Sollte Kickl eine Regierung bilden, wäre er der erste FPÖ-Kanzler in der Geschichte Österreichs. Zwar war die FPÖ in der Vergangenheit bereits Teil von Koalitionen – zuletzt unter ÖVP-Kanzler Sebastian Kurz (2017–2019) – doch die Führung der Regierung durch einen FPÖ-Politiker wäre ein Novum.
Die politische Zukunft Österreichs hängt nun von
den Verhandlungen Kickls ab. Ein Bündnis mit der ÖVP scheint derzeit die
wahrscheinlichste Option. Die kommenden Wochen werden zeigen, ob die
FPÖ tatsächlich den Kanzler stellt und wie eine mögliche Koalition die
politische Landschaft Österreichs verändern könnte. afp / ozd
OZD-Kommentar:
Ein FPÖ-Kanzler? Österreich am Scheideweg
Die Entscheidung, Herbert Kickl mit der Regierungsbildung zu beauftragen, ist ein Wendepunkt in der Geschichte Österreichs. Sie zeigt, wie tiefgreifend sich das politische Klima verändert hat. Eine FPÖ-geführte Regierung könnte die gesellschaftlichen Spannungen weiter verschärfen, während die internationale Reputation des Landes auf dem Spiel steht.
Der Respekt vor demokratischen Prozessen ist wichtig, doch darf er nicht blind gegenüber den potenziellen Gefahren sein, die eine rechtspopulistische Führung mit sich bringt. Die kommenden Wochen werden entscheidend sein – nicht nur für Österreich, sondern auch für die politische Landschaft Europas.
Prognose:
Eine
FPÖ-ÖVP-Koalition ist wahrscheinlich und könnte Österreich in eine Phase
intensiver gesellschaftlicher Debatten führen. Ob Herbert Kickl als
Kanzler die politische Stabilität gewährleisten kann? Der internationale Druck dürfte steigen.

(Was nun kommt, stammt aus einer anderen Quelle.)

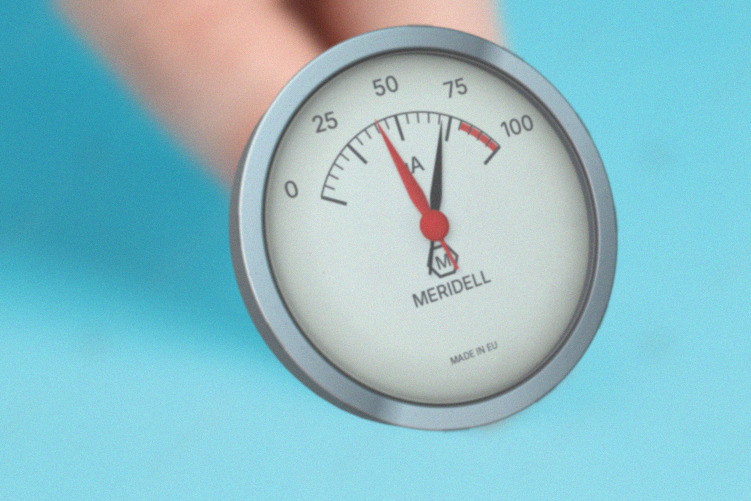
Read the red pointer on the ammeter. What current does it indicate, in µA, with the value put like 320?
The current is 40
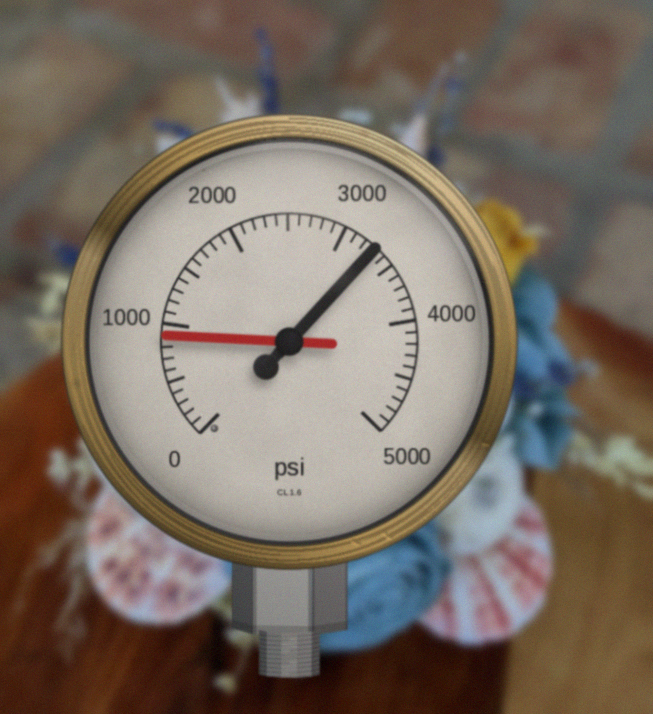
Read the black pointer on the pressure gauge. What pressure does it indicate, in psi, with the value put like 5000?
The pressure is 3300
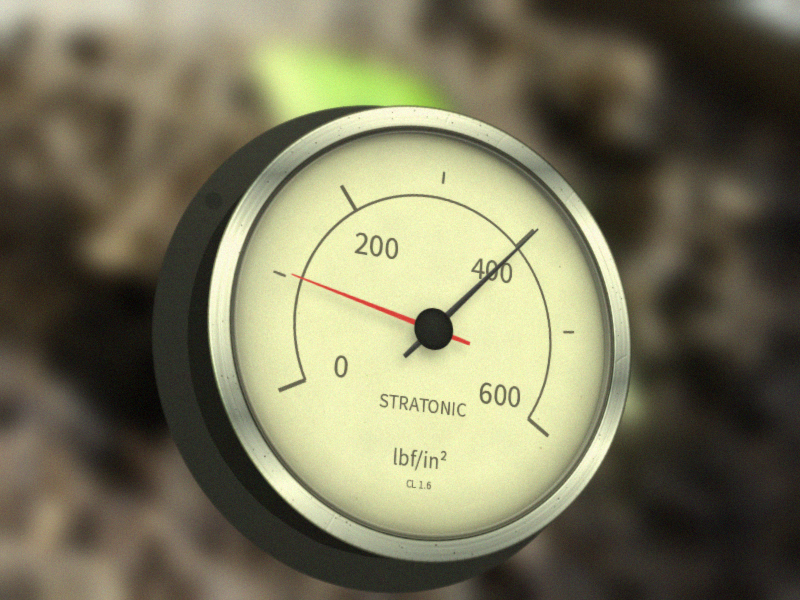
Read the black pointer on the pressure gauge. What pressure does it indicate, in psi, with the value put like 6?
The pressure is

Biographien und Erklärungen:
Wer ist Herbert Kickl?
Herbert
Kickl ist der Vorsitzende der FPÖ und eine der umstrittensten Figuren
der österreichischen Politik. Der ehemalige Innenminister ist bekannt
für seine ultrarechten Positionen und polarisiert stark.
Was ist die FPÖ?
Die
Freiheitliche Partei Österreichs (FPÖ) ist eine rechtspopulistische
Partei, die seit Jahrzehnten die österreichische Politik prägt. Sie
wurde 1955 gegründet und verfolgt eine nationalistische und EU-kritische
Agenda.
Was bedeutet die Regierungsbildung in Österreich?
In
Österreich wird nach Parlamentswahlen der Parteichef der stärksten
Fraktion oder ein anderer geeigneter Kandidat vom Bundespräsidenten mit
der Regierungsbildung beauftragt. Dieser muss eine Koalition bilden, die
eine Mehrheit im Parlament erreicht.